Oils that have been studied to help control viral infections include, Basil, Cassia, Cinnamon, Eucalyptus, Frankincense, Lemon, Lemongrass, Marjoram, Melaleuca, Myrrh. Oregano, and Thyme.

It is difficult to make clear cut decisions on which oils do what.  Some oils may have properties that test as very effective at inhibiting viral growth, but the percentage of the property contained as a constituent may be quite small.  They also may have two such properties, and synergistically they might be fairly effective together at attacking bacteria or virus respectively.

In reading several books by trusted doctors, PhD’s and scientists, we find that they often do not cite the same oils as having the same results but I have looked for those with a common consensus. Constituents that seem to have that common consensus for antiviral activity include, but are not limited to; anethole, carvone, beta-caryophyllene, citral, eugenol, limonene, linalool, and linalyl acetate.
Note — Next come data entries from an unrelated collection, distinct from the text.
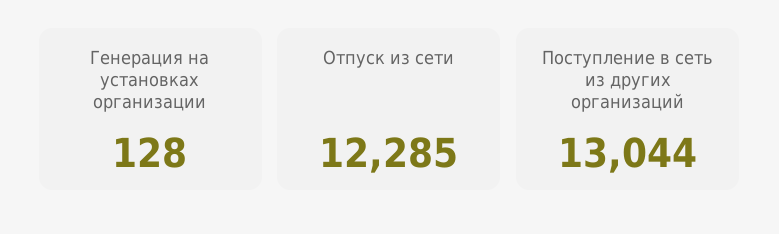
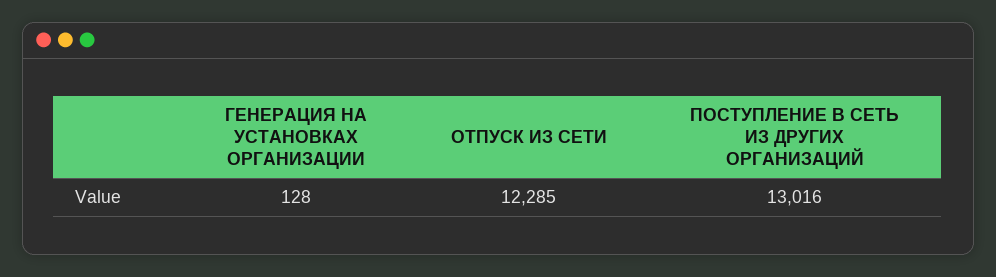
  {
    "Генерация на установках организации": 128,
    "Отпуск из сети": 12285,
-   "Поступление в сеть из других организаций": 13044
+   "Поступление в сеть из других организаций": 13016
  }

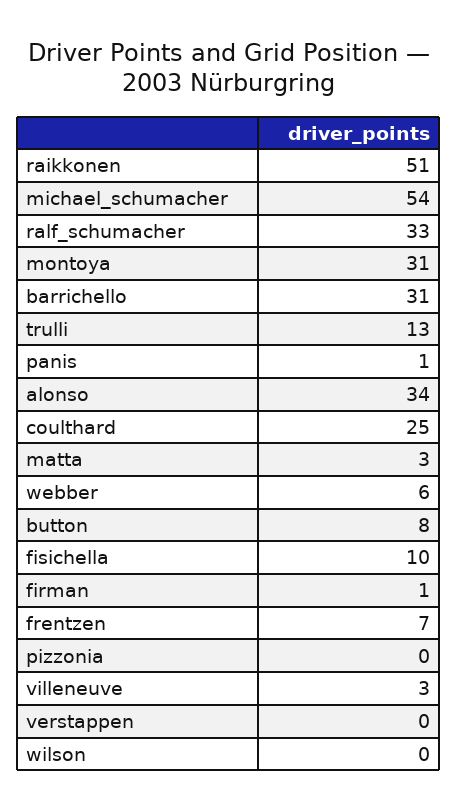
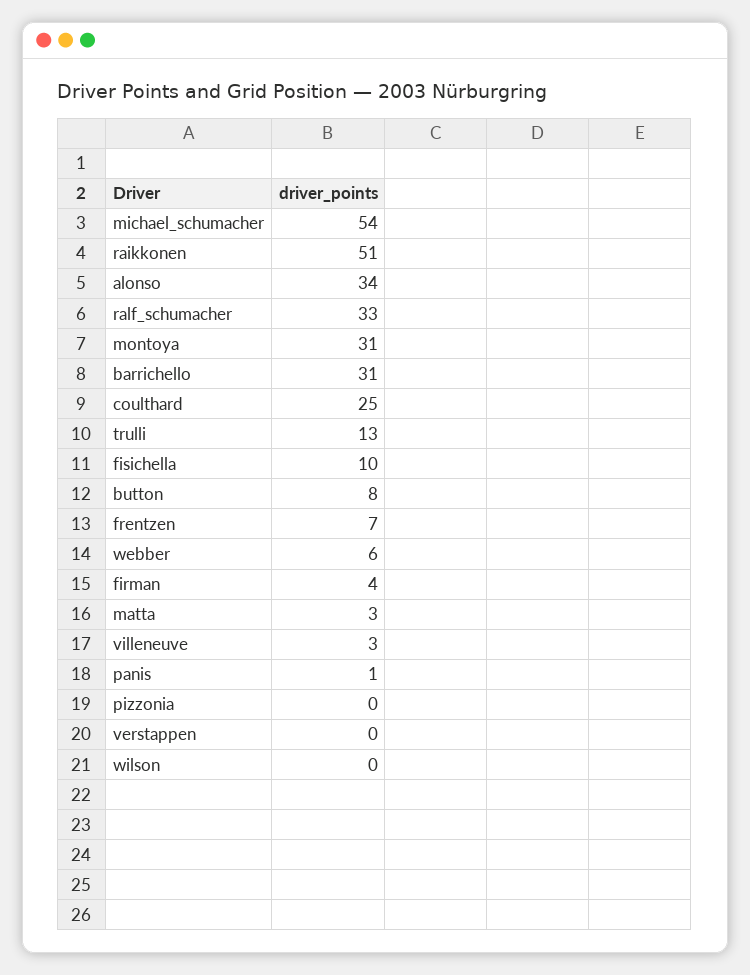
  {
    "raikkonen": 51,
    "michael_schumacher": 54,
    "ralf_schumacher": 33,
    "montoya": 31,
    "barrichello": 31,
    "trulli": 13,
    "panis": 1,
    "alonso": 34,
    "coulthard": 25,
    "matta": 3,
    "webber": 6,
    "button": 8,
    "fisichella": 10,
-   "firman": 1,
+   "firman": 4,
    "frentzen": 7,
    "pizzonia": 0,
    "villeneuve": 3,
    "verstappen": 0,
    "wilson": 0
  }

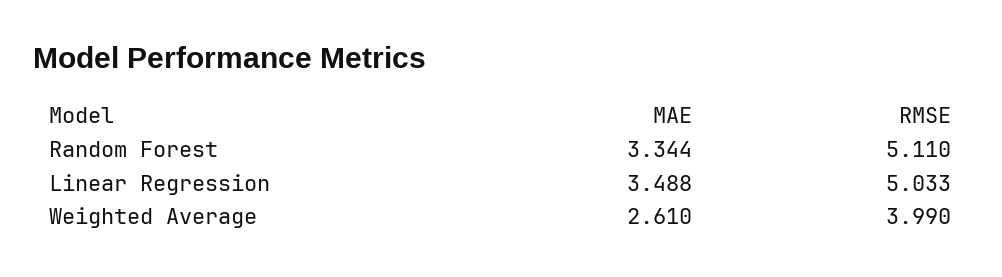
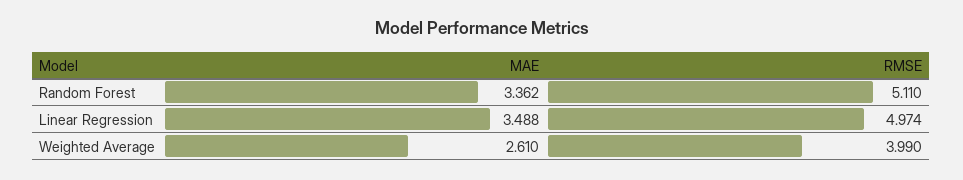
  {
    "MAE": {
-     "Random Forest": 3.344,
+     "Random Forest": 3.362,
      "Linear Regression": 3.488,
      "Weighted Average": 2.61
    },
    "RMSE": {
      "Random Forest": 5.11,
-     "Linear Regression": 5.033,
+     "Linear Regression": 4.974,
      "Weighted Average": 3.99
    }
  }

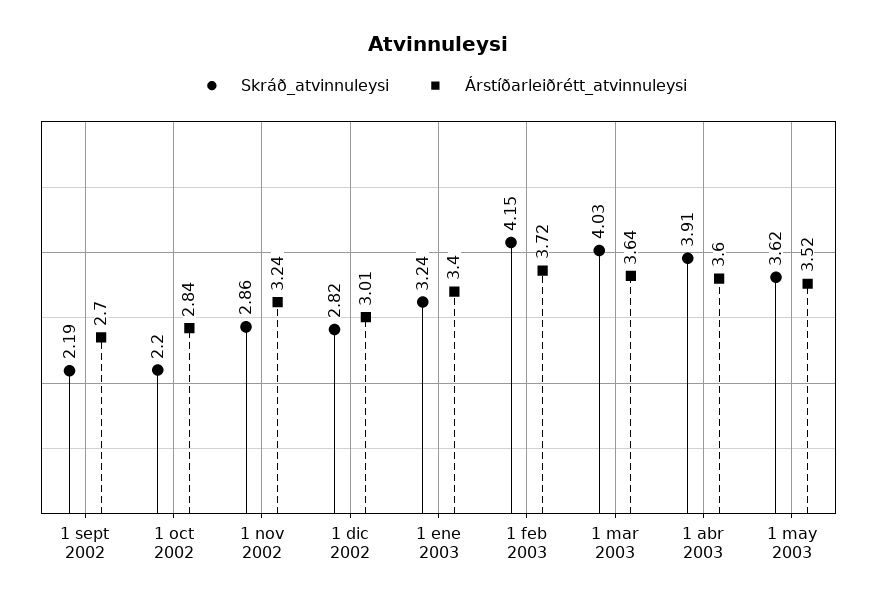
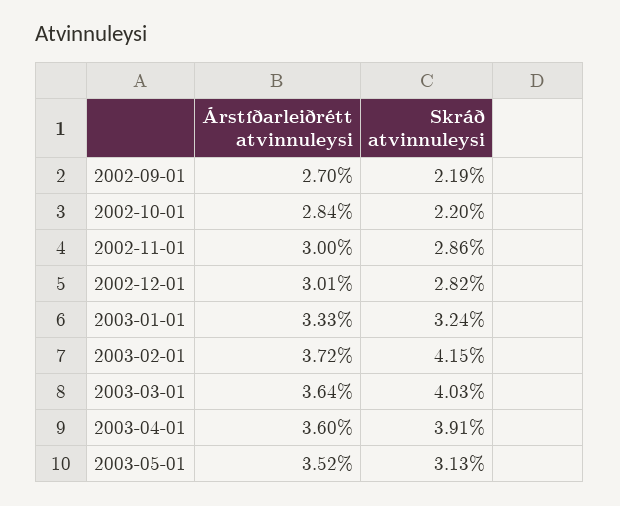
  {
    "Skráð_atvinnuleysi": {
      "1 sept 2002": 2.19,
      "1 oct 2002": 2.2,
      "1 nov 2002": 2.86,
      "1 dic 2002": 2.82,
      "1 ene 2003": 3.24,
      "1 feb 2003": 4.15,
      "1 mar 2003": 4.03,
      "1 abr 2003": 3.91,
-     "1 may 2003": 3.62
+     "1 may 2003": 3.13
    },
    "Árstíðarleiðrétt_atvinnuleysi": {
      "1 sept 2002": 2.7,
      "1 oct 2002": 2.84,
-     "1 nov 2002": 3.24,
+     "1 nov 2002": 3,
      "1 dic 2002": 3.01,
-     "1 ene 2003": 3.4,
+     "1 ene 2003": 3.33,
      "1 feb 2003": 3.72,
      "1 mar 2003": 3.64,
      "1 abr 2003": 3.6,
      "1 may 2003": 3.52
    }
  }

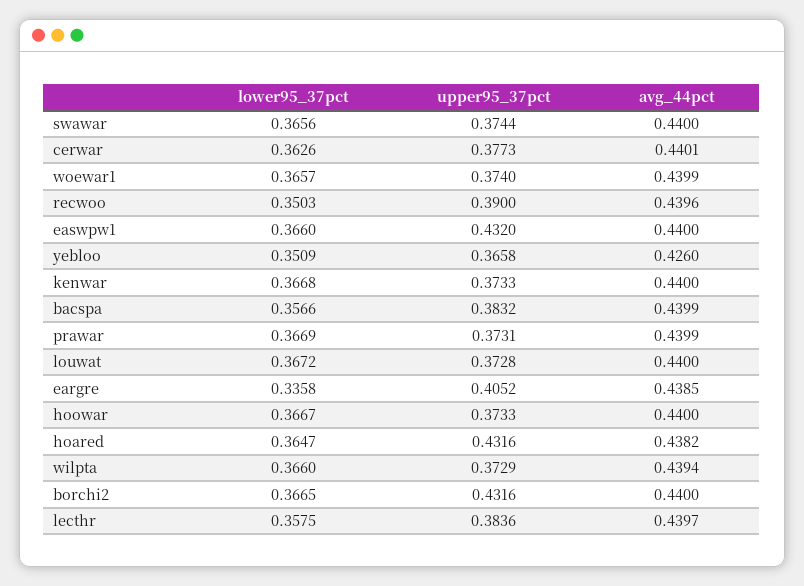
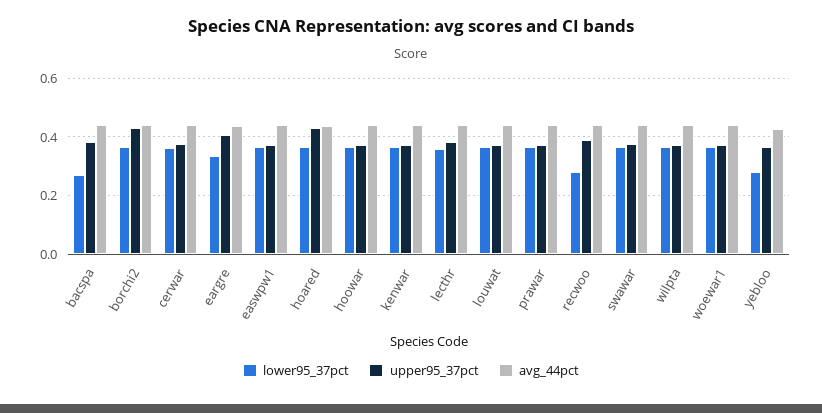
  {
    "lower95_37pct": {
      "swawar": 0.3656,
      "cerwar": 0.3626,
      "woewar1": 0.3657,
-     "recwoo": 0.3503,
+     "recwoo": 0.275,
      "easwpw1": 0.366,
-     "yebloo": 0.3509,
+     "yebloo": 0.275,
      "kenwar": 0.3668,
-     "bacspa": 0.3566,
+     "bacspa": 0.275,
      "prawar": 0.3669,
      "louwat": 0.3672,
      "eargre": 0.3358,
      "hoowar": 0.3667,
      "hoared": 0.3647,
      "wilpta": 0.366,
      "borchi2": 0.3665,
      "lecthr": 0.3575
    },
    "upper95_37pct": {
      "swawar": 0.3744,
      "cerwar": 0.3773,
      "woewar1": 0.374,
      "recwoo": 0.39,
-     "easwpw1": 0.432,
+     "easwpw1": 0.375,
      "yebloo": 0.3658,
      "kenwar": 0.3733,
      "bacspa": 0.3832,
      "prawar": 0.3731,
      "louwat": 0.3728,
      "eargre": 0.4052,
      "hoowar": 0.3733,
      "hoared": 0.4316,
      "wilpta": 0.3729,
      "borchi2": 0.4316,
      "lecthr": 0.3836
    },
    "avg_44pct": {
      "swawar": 0.44,
      "cerwar": 0.4401,
      "woewar1": 0.4399,
      "recwoo": 0.4396,
      "easwpw1": 0.44,
      "yebloo": 0.426,
      "kenwar": 0.44,
      "bacspa": 0.4399,
      "prawar": 0.4399,
      "louwat": 0.44,
      "eargre": 0.4385,
      "hoowar": 0.44,
      "hoared": 0.4382,
      "wilpta": 0.4394,
      "borchi2": 0.44,
      "lecthr": 0.4397
    }
  }

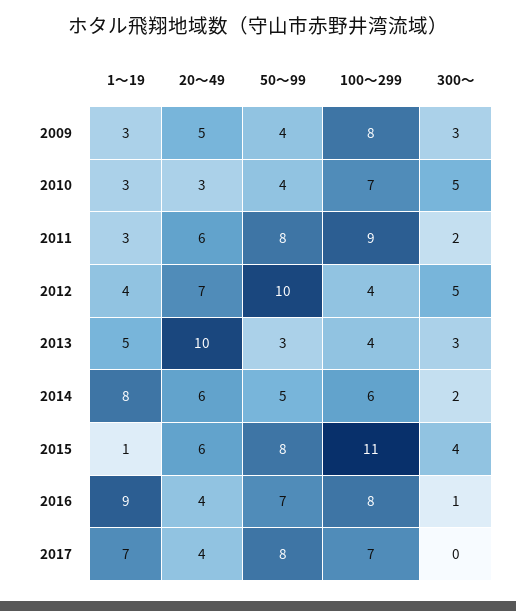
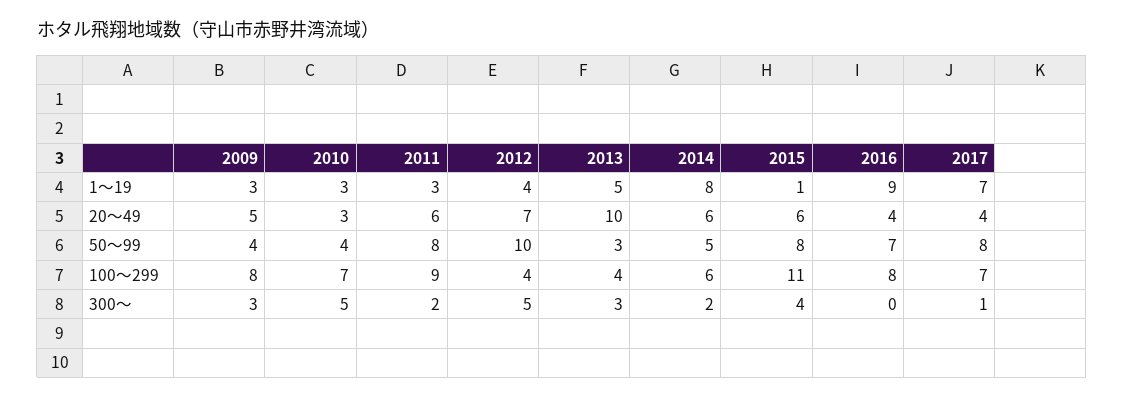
  {
    "1～19": {
      "2009": 3,
      "2010": 3,
      "2011": 3,
      "2012": 4,
      "2013": 5,
      "2014": 8,
      "2015": 1,
      "2016": 9,
      "2017": 7
    },
    "20～49": {
      "2009": 5,
      "2010": 3,
      "2011": 6,
      "2012": 7,
      "2013": 10,
      "2014": 6,
      "2015": 6,
      "2016": 4,
      "2017": 4
    },
    "50～99": {
      "2009": 4,
      "2010": 4,
      "2011": 8,
      "2012": 10,
      "2013": 3,
      "2014": 5,
      "2015": 8,
      "2016": 7,
      "2017": 8
    },
    "100～299": {
      "2009": 8,
      "2010": 7,
      "2011": 9,
      "2012": 4,
      "2013": 4,
      "2014": 6,
      "2015": 11,
      "2016": 8,
      "2017": 7
    },
    "300～": {
      "2009": 3,
      "2010": 5,
      "2011": 2,
      "2012": 5,
      "2013": 3,
      "2014": 2,
      "2015": 4,
-     "2016": 1,
+     "2016": 0,
-     "2017": 0
+     "2017": 1
    }
  }

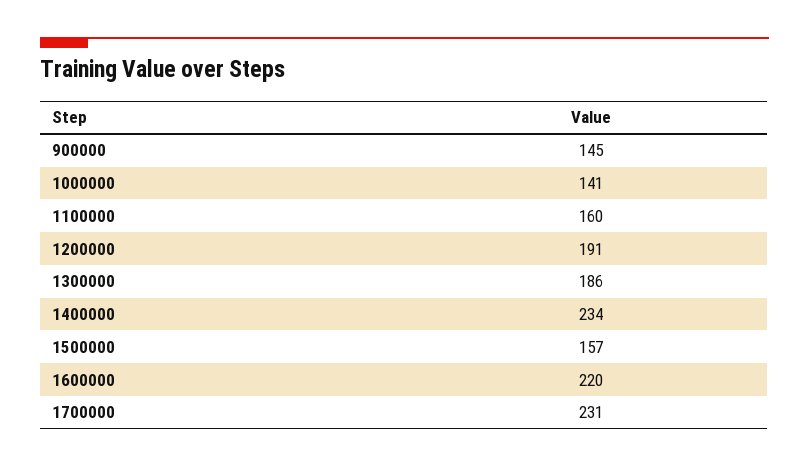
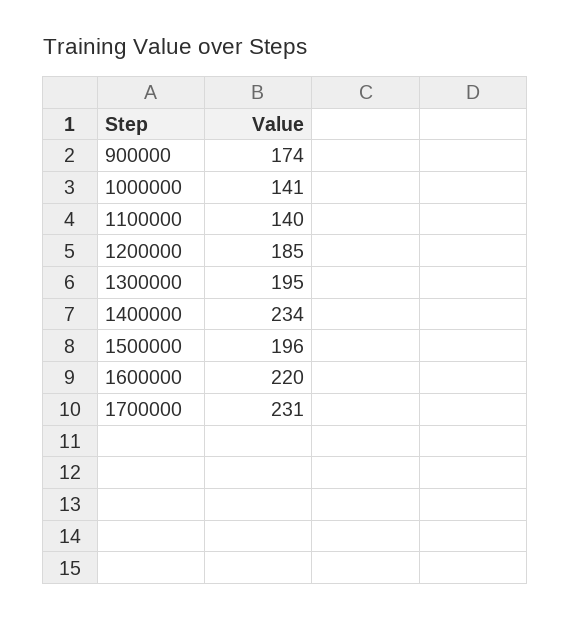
  {
-   "900000": 145,
+   "900000": 174,
    "1000000": 141,
-   "1100000": 160,
+   "1100000": 140,
-   "1200000": 191,
+   "1200000": 185,
-   "1300000": 186,
+   "1300000": 195,
    "1400000": 234,
-   "1500000": 157,
+   "1500000": 196,
    "1600000": 220,
    "1700000": 231
  }

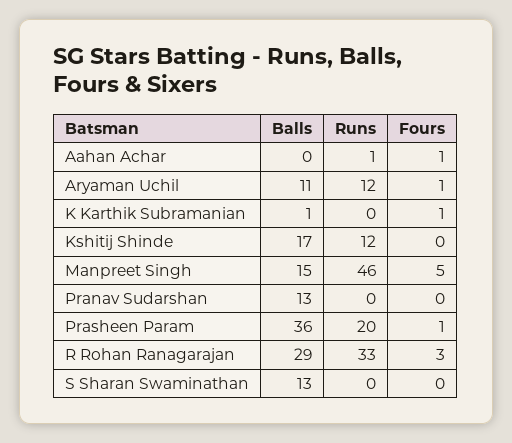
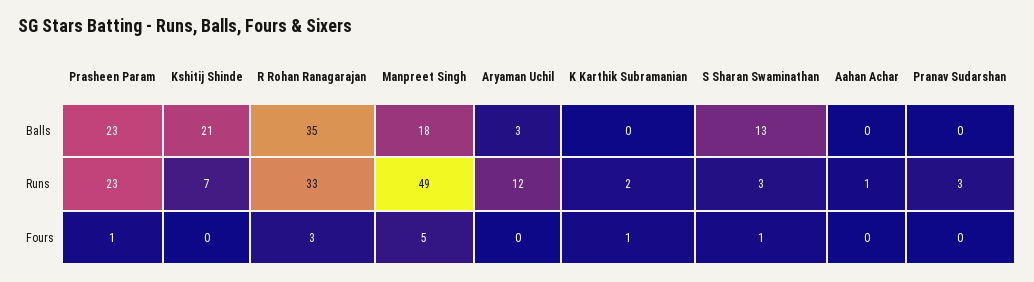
  {
    "Balls": {
      "Aahan Achar": 0,
-     "Aryaman Uchil": 11,
+     "Aryaman Uchil": 3,
-     "K Karthik Subramanian": 1,
+     "K Karthik Subramanian": 0,
-     "Kshitij Shinde": 17,
+     "Kshitij Shinde": 21,
-     "Manpreet Singh": 15,
+     "Manpreet Singh": 18,
-     "Pranav Sudarshan": 13,
+     "Pranav Sudarshan": 0,
-     "Prasheen Param": 36,
+     "Prasheen Param": 23,
-     "R Rohan Ranagarajan": 29,
+     "R Rohan Ranagarajan": 35,
      "S Sharan Swaminathan": 13
    },
    "Runs": {
      "Aahan Achar": 1,
      "Aryaman Uchil": 12,
-     "K Karthik Subramanian": 0,
+     "K Karthik Subramanian": 2,
-     "Kshitij Shinde": 12,
+     "Kshitij Shinde": 7,
-     "Manpreet Singh": 46,
+     "Manpreet Singh": 49,
-     "Pranav Sudarshan": 0,
+     "Pranav Sudarshan": 3,
-     "Prasheen Param": 20,
+     "Prasheen Param": 23,
      "R Rohan Ranagarajan": 33,
-     "S Sharan Swaminathan": 0
+     "S Sharan Swaminathan": 3
    },
    "Fours": {
-     "Aahan Achar": 1,
+     "Aahan Achar": 0,
-     "Aryaman Uchil": 1,
+     "Aryaman Uchil": 0,
      "K Karthik Subramanian": 1,
      "Kshitij Shinde": 0,
      "Manpreet Singh": 5,
      "Pranav Sudarshan": 0,
      "Prasheen Param": 1,
      "R Rohan Ranagarajan": 3,
-     "S Sharan Swaminathan": 0
+     "S Sharan Swaminathan": 1
    }
  }

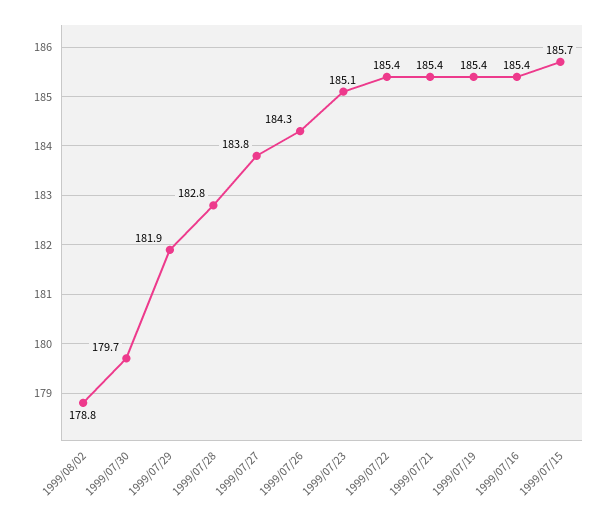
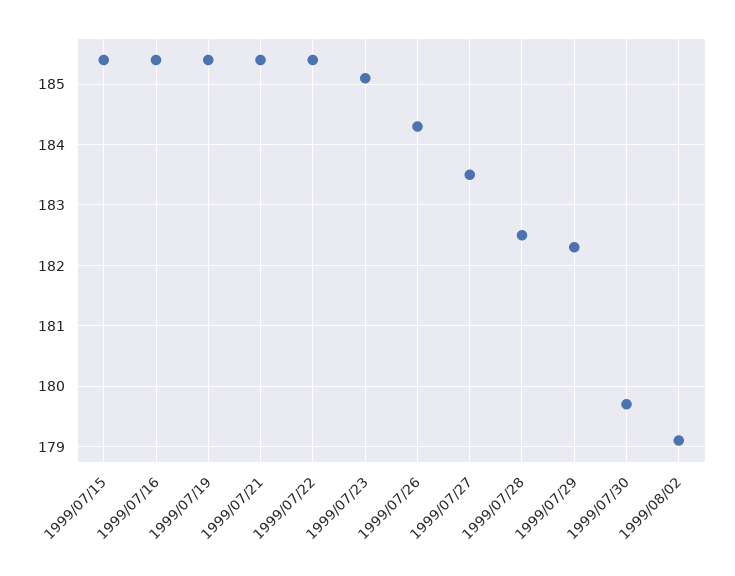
  {
-   "1999/08/02": 178.8,
+   "1999/08/02": 179.1,
    "1999/07/30": 179.7,
-   "1999/07/29": 181.9,
+   "1999/07/29": 182.3,
-   "1999/07/28": 182.8,
+   "1999/07/28": 182.5,
-   "1999/07/27": 183.8,
+   "1999/07/27": 183.5,
    "1999/07/26": 184.3,
    "1999/07/23": 185.1,
    "1999/07/22": 185.4,
    "1999/07/21": 185.4,
    "1999/07/19": 185.4,
    "1999/07/16": 185.4,
-   "1999/07/15": 185.7
+   "1999/07/15": 185.4
  }

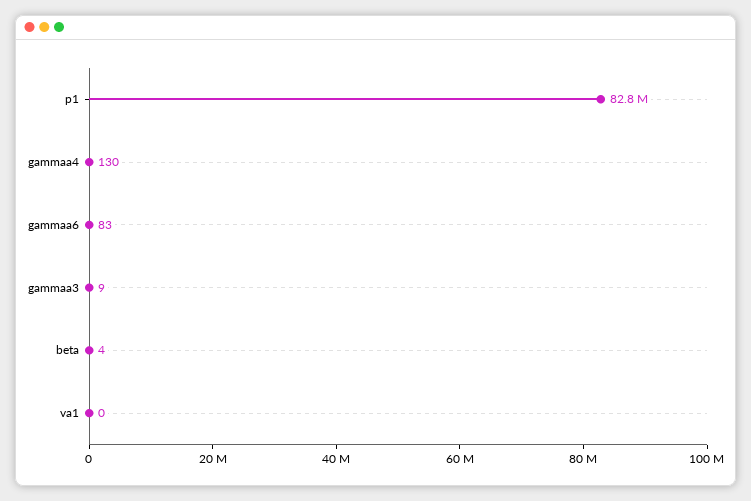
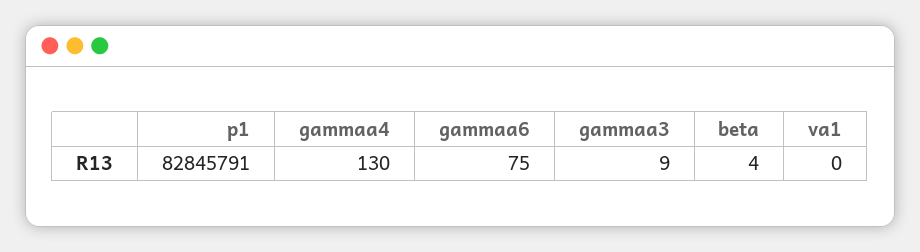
  {
    "p1": 82845791,
    "gammaa4": 130,
-   "gammaa6": 83,
+   "gammaa6": 75,
    "gammaa3": 9,
    "beta": 4,
    "va1": 0
  }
Some essential oils are believed to attack viruses in the host cells, at a cellular level. That is why I personally believe I’ve seen oils like Oregano effective against SARs and shingles. Of course, many essential oils are well known for their ability to stimulate the immune system and offer some indirect protection against viral infection through these effects.

 

MRSA, what is it?

Robert James

A common misconception is that MRSA is a virus or caused by virus.  In fact you will probably still find some argument about it.  But my understanding is that MRSA is not caused by a virus. Instead, MRSA is a strain of the bacteria Staphylococcus aureas. MRSA even got its name because it is a bacteria that is resistant to the antibiotic methicillin. It has since become resistant to almost all types of antibiotics.  If you get MRSA, and a hospital is treating it, it almost become a game of cat and mouse as they determine what antibiotic might be most effective in your body vs. dealing with horrific side effects and allergic reactions – or in other words, your body saying; WAIT!  What the he#% is that!!

New strains of MRSA have recently emerged in the community that are capable of causing severe infections in otherwise healthy individuals. These MRSA infections are known as CAMRSA or community-associated MRSA. MRSA infections that are acquired in the hospitals and healthcare facilities are known as healthcare-associated MRSA.

Depending on where you get your statistics from.  If you get MRSA during a hospital stay, you have about a 5-10% chance of dying. MRSA now kills more people than the aids virus.  The actual numbers that die annually from MRSA or Staph are all over the board, but I assume quite understated.  (of course I’m a “conspiracy theory” kinda guy)  All I know is that my grandmother died of it after a simple operation, and my uncle got a blood infection (staph) after he had a stint put in… (thank goodness for Frankincense and Melaleuca!)